24. The charger as claimed in claim 22, wherein the charging member is curved such that a distance between the charging member and the desired member is uniform.

25. The charger as claimed in claim 24, wherein the film includes DLC (Diamond Like Carbon).

26. A process cartridge, comprising:

a photoconductive element;

charging means for charging a desired member;

developing means; and

cleaning means,

wherein the process cartridge is configured to be removably mounted to an image forming apparatus,

wherein the charging means includes a charging member, and

wherein the charging member comprises a conductive support and a film formed on the support,

the film having a vacuum level lower than a conductive band level,

wherein the charging member is positioned such that the charging member does not contact the desired member.
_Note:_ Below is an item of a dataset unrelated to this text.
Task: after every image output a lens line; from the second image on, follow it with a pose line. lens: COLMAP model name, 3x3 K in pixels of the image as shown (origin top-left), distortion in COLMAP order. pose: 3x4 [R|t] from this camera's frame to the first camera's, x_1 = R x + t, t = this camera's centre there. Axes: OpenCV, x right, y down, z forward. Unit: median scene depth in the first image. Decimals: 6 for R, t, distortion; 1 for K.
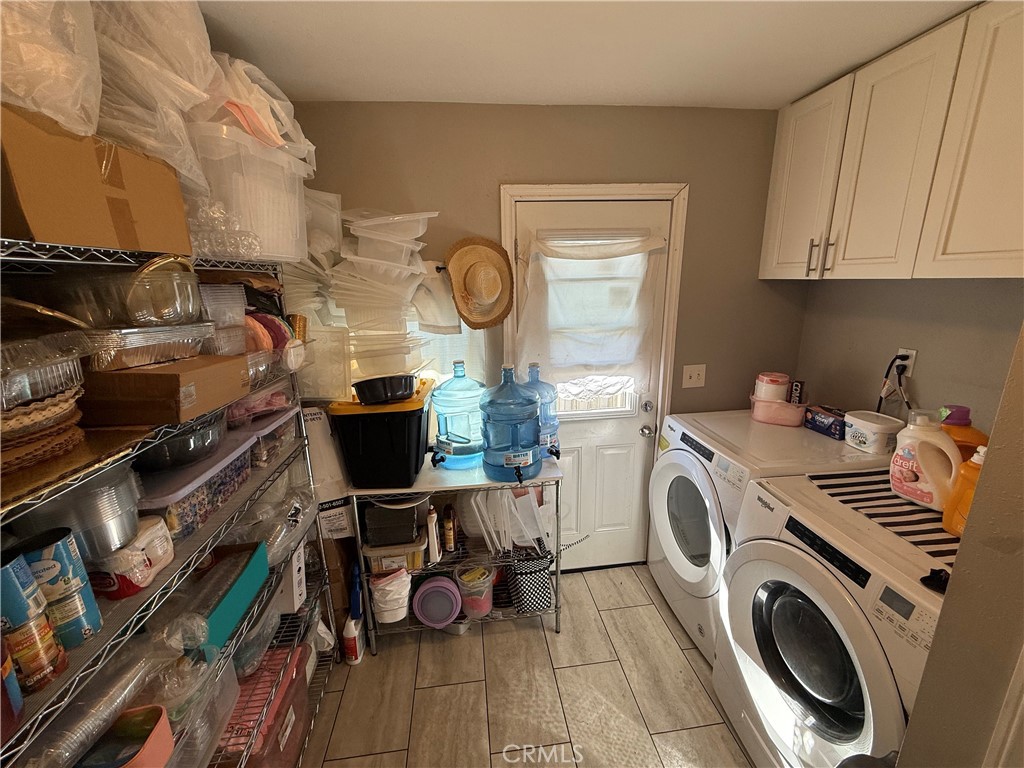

27. The charger as claimed in claim 26, wherein the film includes DLC (Diamond Like Carbon).

28. The charger as claimed in claim 26, wherein the charging member is curved such that a distance between the charging member and the desired member is uniform.

29. The charger as claimed in claim 28, wherein the film includes DLC (Diamond Like Carbon).

30. The charger as claimed in claim 26, wherein the charging member is spaced from the desired member.

31. The charger as claimed in claim 30, wherein the film includes DLC (Diamond Like Carbon).

32. The charger as claimed in claim 30, wherein the charging member is curved such that a distance between the charging member and the desired member is uniform.

33. The charger as claimed in claim 32, wherein the film includes DLC (Diamond Like Carbon).